Martine Aubry redemande l'abandon du "bouclier fiscal". Mais elle ne s'arrête pas là. "Je redemande solennellement, ça fait deux ans qu'on le fait, nous seulement la suppression du bouclier fiscal mais aussi de tous ces textes qui, dans la loi Tepa coûtent 15 milliards d'euros par an".

Sur France 2, la première secrétaire du Parti Socialiste a estimé que la défiscalisation des heures supplémentaires est une "aberration qui n'incite pas les patrons à embaucher". Elle trouve également que les déductions fiscales aux personnes remboursant un emprunt immobilier favorisent les ménages plutôt aisés et non ceux qui ne peuvent se loger.

Le "bouclier fiscal" profite à moins de 20.000 contribuables, et a coûté 700 millions d'euros à l'Etat en 2009, selon des chiffres officiels.

La responsable socialiste n'est pas la seule à réclamer l'abandon de ce mécanisme. Treize députés UMP ont annoncé ce mercredi aussi qu'ils allaient demander la suspension du bouclier fiscal dans une proposition de loi, juste avant la rencontre du groupe UMP avec le chef de l'Etat à l'Elysée. Ce groupe comprend notamment des villepinistes (Marc Bernier, Marie-Anne Montchamp, Michel Raison), de même que Michel Piron et René Couanau, qui avait déposé en mars 2009 un amendement pour suspendre ce dispositif.

Le président du CNI et député-maire UMP de Cholet (Maine-et-Loire), Gilles Bourdouleix, a affirmé de son côté que le bouclier fiscal était "devenu, avec la crise, indécent". En estimant qu'il faut "briser le bouclier", le Centre national des indépendants et paysans affirme dans un communiqué que "s'il est une mesure dont la symbolique est totalement négative, c'est bien le bouclier fiscal". "Il faut le remettre en cause avec une adaptation juste", affirme Gilles Bourdouleix.

Autres critiques, celles du Nouveau Centre. Il a rappelé mercredi "la nécessité de remettre à plat le bouclier fiscal", y voyant un "impératif de solidarité". "Le débat sur l'opportunité de remettre à plat le bouclier fiscal semble faire son chemin au sein de la majorité présidentielle", écrivent dans un communiqué Charles de Courson, Nicolas Perruchot et Philippe Vigier, tous trois députés NC.

"C'est un premier pas important pour le Nouveau Centre qui n'a cessé, depuis trois ans, de demander une remise à plat de ce dispositif et dont la voix commence enfin à être entendue", selon eux. Le parti centriste "préconise une révision du dispositif actuel autour de deux propositions". D'abord, "avoir le courage de supprimer l'ISF et renforcer la progressivité de l'impôt sur le revenu avec l'instauration d'une tranche supplémentaire d'impôt à 45% pour plus de justice fiscale et sociale".

Ensuite, "aménager le bouclier fiscal en sortant les cotisations sociales" car, "face aux difficultés que rencontrent les Français qui souffrent de la crise, il est inacceptable que certains continuent à être dispensés de participer au financement de la solidarité nationale".

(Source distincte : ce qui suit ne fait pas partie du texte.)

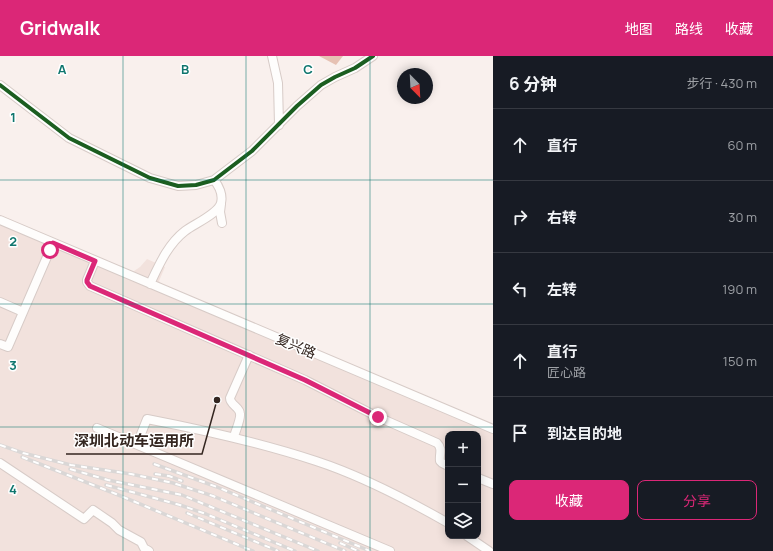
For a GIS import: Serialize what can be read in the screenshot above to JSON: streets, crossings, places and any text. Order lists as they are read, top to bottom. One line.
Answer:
{"streets":{"street":["复兴路"]},"places":["深圳北动车运用所"],"north":"bottom right","page":{"header":"Gridwalk","nav":["地图","路线","收藏"],"heading":["6 分钟","步行 · 430 m"],"list":[["直行","60 m"],["右转","30 m"],["左转","190 m"],["直行","匠心路","150 m"],"到达目的地"],"map_buttons":["+","−"],"buttons":["收藏","分享"]},"grid":{"columns":["A","B","C"],"rows":["1","2","3","4"]}}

En revanche, le ministre de l'Industrie, Christian Estrosi, a défendu le dispositif gouvernemental. "Les socialistes essaient de nous bousculer sur un bouclier fiscal qui représente 500 millions d'euros, là où le bouclier social que nous avons mis en place, à travers le RSA, les mesures de justice sociales et la suppression de niches fiscales, représentent 12 milliards d'euros", fait valoir le ministre. "Il faut dire que nous devons être fiers et revendiquer d'avoir mis en place ce bouclier social", a-t-il insisté.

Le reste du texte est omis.